■ Your instructions
Reproduce every line of the records below without any change, leaving out the pictures.

□ □ □ □ □

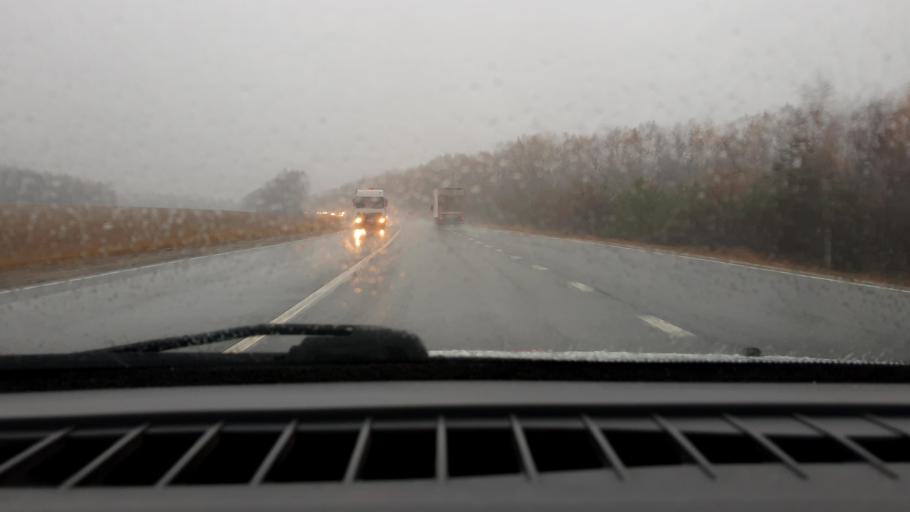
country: RU
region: Nizjnij Novgorod
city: Linda
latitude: 56.5791
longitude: 44.0229
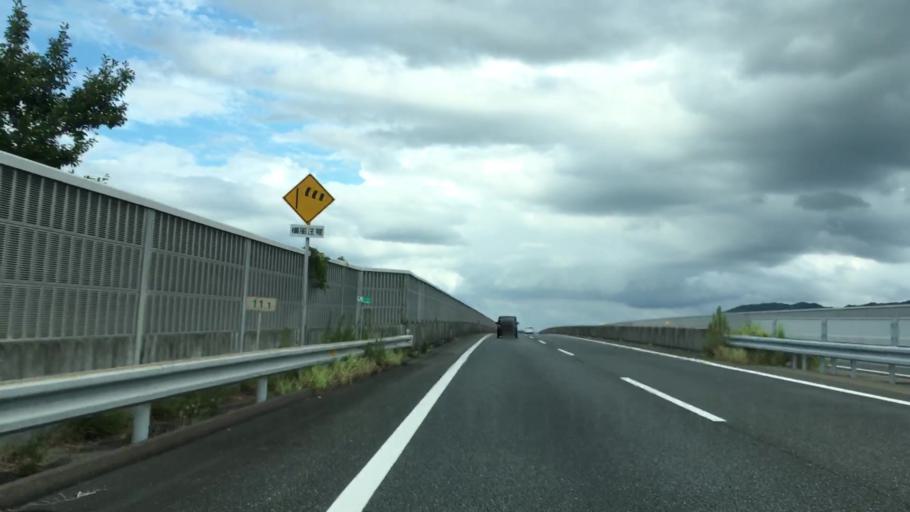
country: JP
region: Fukuoka
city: Maebaru-chuo
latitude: 33.5475
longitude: 130.2107
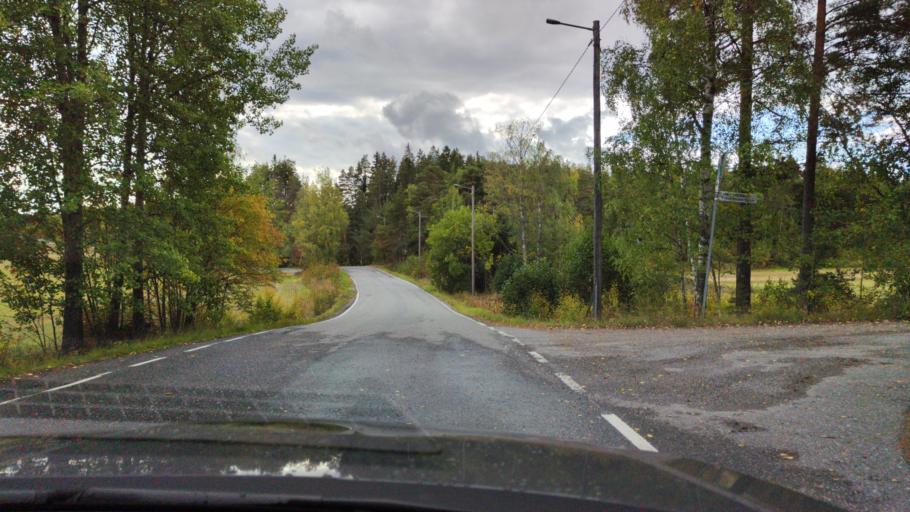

□ □ □ □ □

■ The reply
country: RU
region: Nizjnij Novgorod
city: Linda
latitude: 56.5791
longitude: 44.0229
country: JP
region: Fukuoka
city: Maebaru-chuo
latitude: 33.5475
longitude: 130.2107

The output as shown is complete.